Yes, sometimes my flights, accommodation and meals are sponsored. Yes, sometimes they do throw in a free spa treatment. Yes, I've been to some far flung parts of the world most other people only get to dream about. But it's not all complimentary bottles of Champagne in exchange for a few characters in a Word document. Travel writing is much more complicated than that. Here are some of the truths of what's really involved in travel writing.
Be prepared to take a pay cut. Travel writers don't write because it makes us wealthy; quite the opposite. Especially when you are starting out, getting your name in print is more important than getting paid. And once you start being paid, the rates can be measly. If you're dreaming of leaving a safe corporate workplace for the freedom and creativity of travel writing, perhaps start your writing as a hobby first and wait until you have a steady income from your words before you contemplate resigning.
Publishers generally don't pay for trips unless you are a fulltime staffer and even then only a handful of publications have a travel editorial budget. If you were imagining multiple free holidays, think again. The much more likely scenario is that you will pay for the trip with your own money, then try to sell a story (at a fraction of the cost) about your experience later. There are no guarantees you will ever make that money back, but at least you had a nice vacation.
There are no freebies. When tourism boards, international chain hotels or airlines invite you to on a media trip, there may not be any financial costs but you will still be paying. The real cost? The ability to sell stories that result from these media trips, as most publications aren't interested in printing words from a writer who has a vested interest in only saying positive things about that destination/airline/hotel.
Travel writing is not the same as holidaying. Travel writing is not lying on a beach in Vanuatu casually bringing out the laptop when it suits you between sips from a coconut. If you are on one of those sponsored media trips the likelihood is the organiser will have you working from dawn til dusk meeting people, visiting sites and showing your interest and enthusiasm for Every. Single. Tiny. Thing. Imagine spending every meal with a very enthusiastic audience of people sitting opposite watching your every reaction to every bite. That's about it, but 24/7.

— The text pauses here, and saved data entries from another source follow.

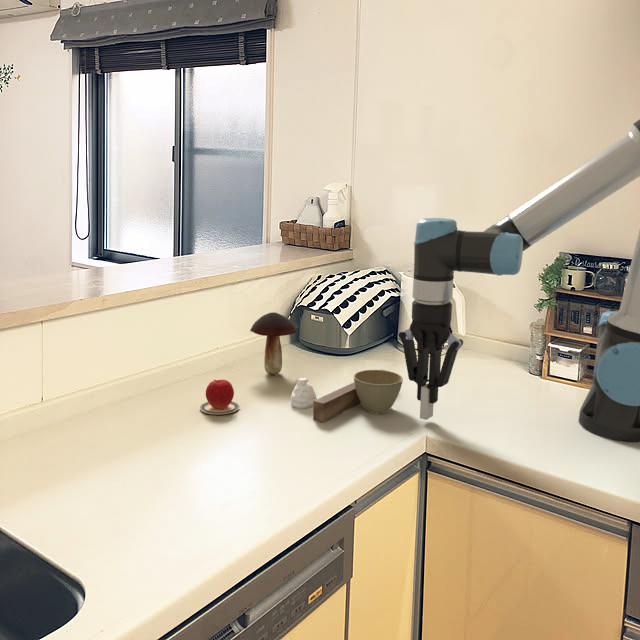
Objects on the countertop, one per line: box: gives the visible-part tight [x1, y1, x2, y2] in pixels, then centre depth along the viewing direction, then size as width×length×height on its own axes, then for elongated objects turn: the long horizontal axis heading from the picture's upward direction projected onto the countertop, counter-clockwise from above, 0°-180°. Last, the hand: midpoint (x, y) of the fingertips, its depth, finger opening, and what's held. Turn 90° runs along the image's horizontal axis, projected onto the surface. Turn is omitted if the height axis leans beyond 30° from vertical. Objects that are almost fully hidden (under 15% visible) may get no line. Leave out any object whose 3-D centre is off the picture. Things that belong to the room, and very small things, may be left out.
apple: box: [199, 379, 240, 415], centre depth 144 cm, size 8×8×6 cm
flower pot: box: [353, 369, 404, 415], centre depth 145 cm, size 10×10×7 cm
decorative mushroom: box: [249, 312, 298, 376], centre depth 165 cm, size 11×11×15 cm
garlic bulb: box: [290, 377, 318, 410], centre depth 147 cm, size 6×6×5 cm
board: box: [312, 369, 387, 424], centre depth 149 cm, size 2×26×4 cm, turn 145°
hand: (426, 416), depth 140 cm, fingers closed
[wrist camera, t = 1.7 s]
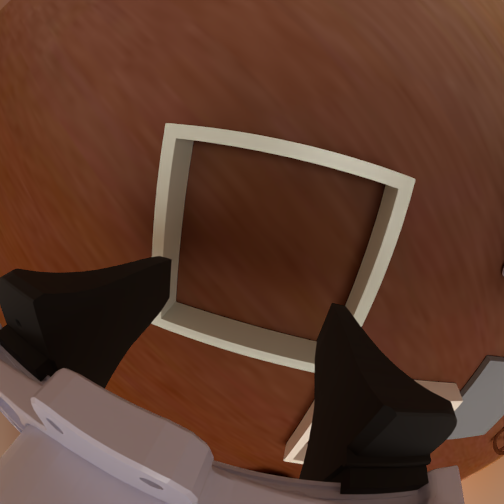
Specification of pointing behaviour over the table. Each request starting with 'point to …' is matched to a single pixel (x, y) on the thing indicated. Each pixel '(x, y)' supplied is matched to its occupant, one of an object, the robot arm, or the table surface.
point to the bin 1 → (239, 333)
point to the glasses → (498, 451)
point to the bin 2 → (301, 435)
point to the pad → (481, 400)
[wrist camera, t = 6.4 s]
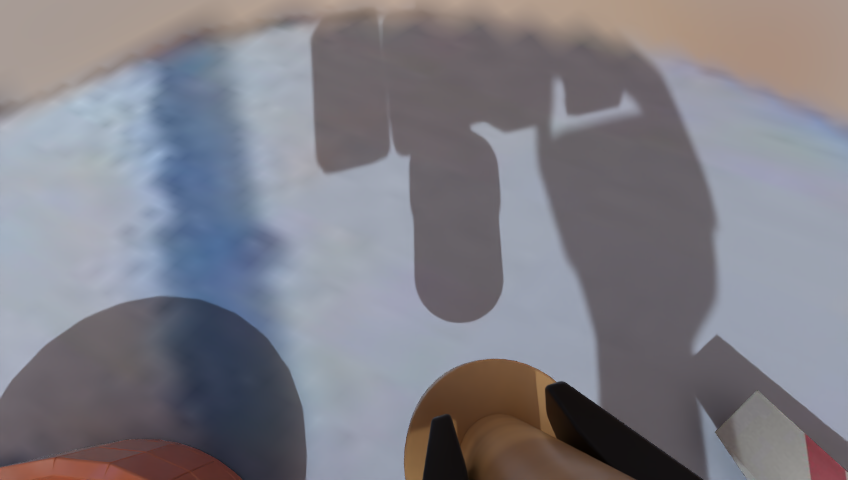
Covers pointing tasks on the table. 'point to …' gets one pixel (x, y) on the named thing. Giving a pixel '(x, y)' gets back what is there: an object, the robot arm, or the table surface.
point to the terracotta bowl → (123, 463)
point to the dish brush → (499, 426)
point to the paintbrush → (774, 445)
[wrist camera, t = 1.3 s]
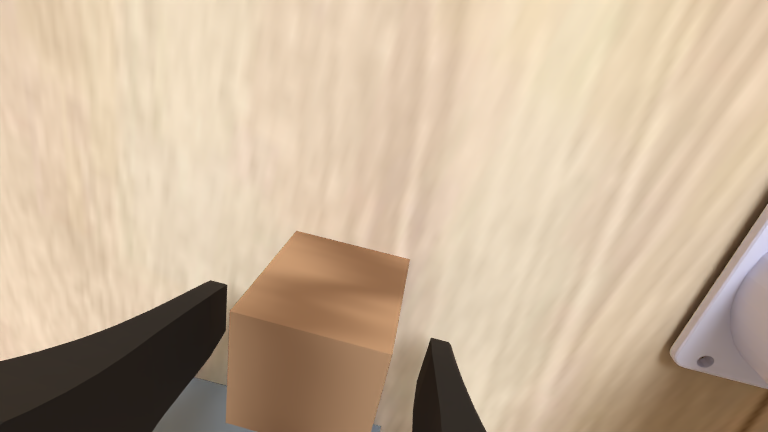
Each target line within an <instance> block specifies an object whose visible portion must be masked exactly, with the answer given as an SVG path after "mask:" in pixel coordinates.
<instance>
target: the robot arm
mask: <svg viewBox="0 0 768 432" xmlns="http://www.w3.org/2000/svg"><path fill="white" fill-rule="evenodd" d="M226 304H227V285H226V284H222V283H219V282H215V281H211V280H210V281H208V282H206V283H204V284H202V285H200V286H198V287H196V288H194V289H192V290H190V291H188V292H186V293H184V294H182V295H180V296H178V297H176V298H174V299H172V300H170V301H168V302H166V303H164V304H162V305H160V306H158V307H156V308H154V309H152V310H150V311H147V312H145V313H143V314H141V315H138V316H136V317H134V318H132V319H129V320H127V321H125V322H123V323H120V324H118V325H115V326H113V327H110V328H108V329H105V330H103V331H100V332H97V333H95V334H92V335H89V336H86V337H84V338H81V339H78V340H75V341H72V342H68V343H65V344H62V345H58V346H55V347H52V348H49V349H45V350H42V351H39V352H35V353H32V354H28V355H24V356H20V357H16V358H12V359H8V360H4V361H0V432H152V431H153V430H154V428H155V427H156V425H157V424H158V423H159V421H160V420H161V419H162V417H163V416H164V414H165V413H166V412H167V411H168V409H169V408H170V407H171V405H172V404H173V403H174V402H175V400H176V399H177V398H178V397H179V395H180V394H181V393H182V392H183V390H184V389H185V388H186V387H187V385H188V384H189V383H190V381H191V380H192V379H193V378H194V376H195V375H196V374H197V373H198V371H199V370H200V369H201V367H202V366H203V365H204V364H205V362H206V361H207V360H208V358H209V357H210V356H211V354H212V352H213V351H214V349H215V348H216V346H217V344H218V343H219V341H220V339H221V338H222V336H223V334H224V332H225V331H226ZM670 356H671V357H672V359H673V360H674V361H675V363H676V364H677V365H679V366H681V367H683V368H687V369H691V370H695V371H699V372H703V373H706V374H710V375H714V376H718V377H722V378H726V379H730V380H734V381H737V382H741V383H745V384H749V385H753V386H757V387H761V388H765V389H768V204H767V206H766V207H765V209H764V210H763V212H762V213H761V215H760V216H759V218H758V219H757V221H756V222H755V224H754V225H753V227H752V228H751V230H750V231H749V233H748V234H747V236H746V237H745V238H744V240H743V241H742V243H741V244H740V246H739V247H738V249H737V250H736V252H735V253H734V255H733V256H732V258H731V259H730V261H729V262H728V264H727V265H726V267H725V268H724V270H723V271H722V273H721V274H720V276H719V277H718V279H717V280H716V282H715V283H714V285H713V286H712V287H711V289H710V290H709V292H708V293H707V295H706V296H705V298H704V299H703V301H702V302H701V304H700V305H699V307H698V308H697V310H696V311H695V313H694V314H693V316H692V317H691V319H690V320H689V322H688V323H687V325H686V326H685V328H684V329H683V331H682V332H681V334H680V335H679V337H678V338H677V339H676V341H675V342H674V344H673V345H672V347H671V349H670ZM703 356H705V357H704V358H702V359H699V358H700V357H703ZM412 432H486V430H485V428H484V426H483V424H482V422H481V420H480V418H479V416H478V414H477V412H476V410H475V408H474V406H473V403H472V401H471V399H470V396H469V394H468V392H467V389H466V387H465V385H464V382H463V379H462V377H461V374H460V371H459V369H458V366H457V363H456V360H455V357H454V354H453V351H452V347H451V345H450V343H449V342H446V341H442V340H438V339H434V338H431V339H430V342H429V346H428V349H427V352H426V355H425V358H424V361H423V364H422V367H421V370H420V373H419V377H418V380H417V385H416V392H415V399H414V407H413V425H412Z"/></svg>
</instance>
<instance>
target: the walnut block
mask: <svg viewBox="0 0 768 432" xmlns="http://www.w3.org/2000/svg"><path fill="white" fill-rule="evenodd" d="M409 261H410V259H406V258H402V257H398V256H394V255H390V254H386V253H382V252H378V251H374V250H370V249H366V248H362V247H358V246H354V245H350V244H346V243H342V242H338V241H335V240H331V239H327V238H323V237H319V236H315V235H311V234H307V233H303V232H299V231H296V232H295V233H294V235H293V236H292V237H291V238H290V239H289V241H288V242H287V243H286V244H285V245H284V247H283V248H282V249H281V250H280V251H279V253H278V254H277V255H276V256H275V257H274V259H273V260H272V261H271V262H270V263H269V265H268V266H267V267H266V268H265V269H264V271H263V272H262V273H261V274H260V275H259V277H258V278H257V279H256V280H255V281H254V283H253V284H252V285H251V286H250V288H249V289H248V290H247V291H246V292H245V294H244V295H243V296H242V297H241V298H240V300H239V301H238V302H237V303H236V304H235V306H234V307H233V308H232V309H231V310H230V319H229V346H228V372H227V399H226V423H228V424H232V425H235V426H239V427H242V428H246V429H249V430H253V431H256V432H371V430H372V426H373V423H374V419H375V416H376V412H377V408H378V405H379V401H380V397H381V394H382V390H383V386H384V383H385V379H386V376H387V372H388V368H389V365H390V361H391V357H392V353H393V348H394V342H395V337H396V332H397V326H398V321H399V315H400V310H401V304H402V299H403V294H404V288H405V283H406V277H407V272H408V266H409Z"/></svg>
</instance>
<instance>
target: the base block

Even if you're not on a media trip, there is significant legwork that goes into putting together a travel story. You will need to go and experience all the places you think you might possibly want to write about for yourself, collecting addresses, opening hours, prices and all the requisite information to complete an informed story.
Travel writers are not an elite profession only for those with special skills. Especially in this age of the blog, everyone is a travel writer so the competition for that coveted byline in the most esteemed publications is fierce. While this means that travel writing is probably the most egalitarian it has ever been and anyone has a chance to be a travel writer, it also means anyone has a chance to be a travel writer. Your dream is not unique and you are competing with, well, everyone.

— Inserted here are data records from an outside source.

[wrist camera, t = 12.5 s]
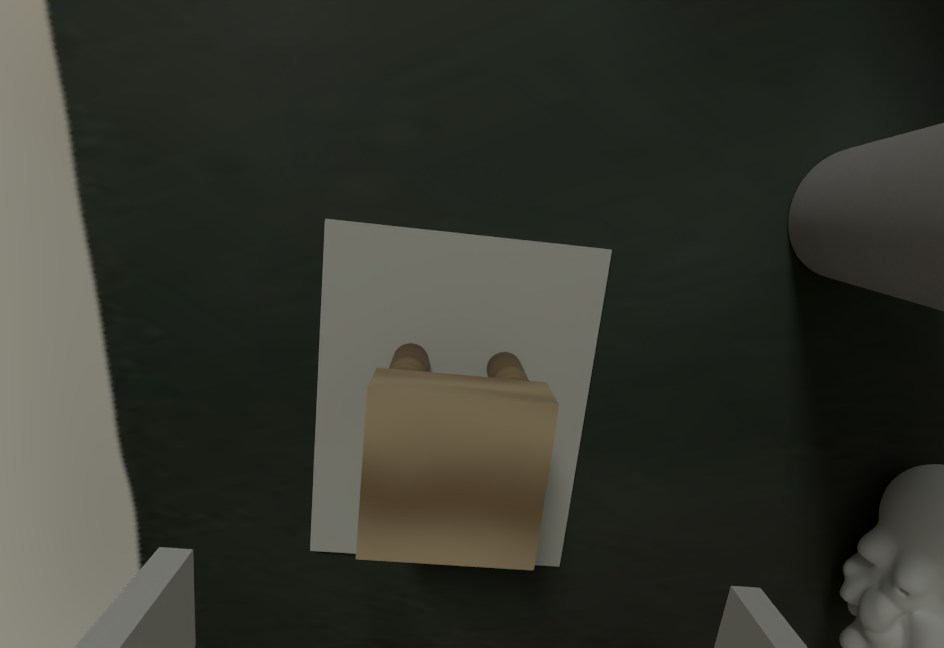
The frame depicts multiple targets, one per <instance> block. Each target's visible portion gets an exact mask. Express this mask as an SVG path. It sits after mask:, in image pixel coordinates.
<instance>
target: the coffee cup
mask: <svg viewBox="0 0 944 648" xmlns="http://www.w3.org/2000/svg"><path fill="white" fill-rule="evenodd" d="M788 231H789V237H790V241H791V244H792V247H793V249H794V251H795V253H796V255H797V256H798V258H799V259H800V260H801V262H802V263H803V264H804V265H805V266H806V267H808V268H809V269H810V270H812V271H813V272H815V273H817V274H819V275H822V276H825V277H828V278H831V279H835V280H838V281H842V282H845V283H848V284H852V285H855V286H859V287H862V288H866V289H869V290H872V291H876V292H879V293H883V294H886V295H890V296H893V297H896V298H900V299H903V300H907V301H910V302H914V303H917V304H920V305H924V306H927V307H931V308H934V309H938V310H941V311H944V123H942V124H938V125H934V126H931V127H927V128H923V129H920V130H916V131H912V132H908V133H905V134H901V135H897V136H894V137H890V138H886V139H883V140H879V141H875V142H871V143H868V144H864V145H860V146H857V147H853V148H849V149H846V150H843V151H840V152H837V153H835V154H833V155H831V156H829V157H827V158H825V159H824V160H822V161H821V162H820V163H818V164H817V165H816V166H815V167H814V168H813V169H812V170H811V171H810V172H809V173H808V174H807V175H806V176H805V178H804V179H803V180H802V182H801V183H800V185H799V187H798V188H797V190H796V192H795V195H794V197H793V200H792V203H791V206H790V210H789V217H788Z"/></svg>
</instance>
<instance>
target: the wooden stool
mask: <svg viewBox="0 0 944 648" xmlns="http://www.w3.org/2000/svg"><path fill="white" fill-rule="evenodd" d="M427 369H428V355H427V353H426V351H425V350H424V349H423V348H422V347H421V346H419V345H417V344H413V343H408V344H404V345H402V346H400V347H399V348H398V349H397V350H396V351H395V353H394V356H393V358H392V361H391V364H390V366H389V368H378V367H377V368H376V370H375V373H374V375H373V377H372V379H371V381H370V383H369V385H368V388H367V398H366V413H365V428H364V443H363V458H362V472H361V487H360V502H359V517H358V532H357V547H356V559H360V560H376V561H392V562H408V563H424V564H440V565H456V566H471V567H487V568H503V569H519V570H534V566H535V559H536V553H537V546H538V540H539V533H540V527H541V520H542V514H543V507H544V501H545V494H546V488H547V481H548V475H549V468H550V462H551V455H552V449H553V442H554V436H555V429H556V422H557V416H558V409H559V404H558V402H557V400H556V398H555V397H554V395H553V393H552V392H551V390H550V388H549V386H548V385H547V383H546V382H536V381H529V380H528V377H527V375H526V373H525V371H524V369H523V367H522V365H521V363H520V361H519V359H518V358H517V357H516V356H515V355H514V354H512V353H509V352H500V353H497V354H495V355H494V356H492V357H491V358H490V360H489V361H488V364H487V375H488V377H480V376H468V375H457V374H446V373H435V372H427Z"/></svg>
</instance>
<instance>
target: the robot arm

You need to stand out from the crowd. It's not enough to say, "I went on a cool holiday to Norway, will you publish my story?" You need to be the first person to have ever set foot inside the latest and most cutting edge design hotel in the most remote part of Norway to even have a chance. Or, if you can't offer that exclusive, you need an angle. Flashpacking, boutique hotels, glamping are all so old hat. You need a niche that you can develop into a specialty that separates you from the other travel writer wannabes.
You need to act like a professional. When you do get that coveted email from the travel publication of your dreams expressing interest in your story idea, it's time to put your corporate suit back on. Travel writing might be a dream hobby for you, but it's a profession for the magazines. Editors want deadlines met, copy proof-read and images in the appropriate format. They don't care that you're in Papua New Guinea without wi-fi access. Even when a monkey steals your camera in Thailand, you still have to find a way to deliver those high resolution photos or you probably won't get another email in the future.
Despite all the downsides, it's one of the best professions in the world. If you have the travel bug, getting to traipse around the world meeting new people and immersing yourself other cultures is a major motivation to go to work every day. When the traipsing is your work, it's a very privileged feeling to be able to share your experiences with other people who all wish they were doing the same. After all, penning pieces that others are reading as inspiration to help them get through their day is pretty brilliant stuff.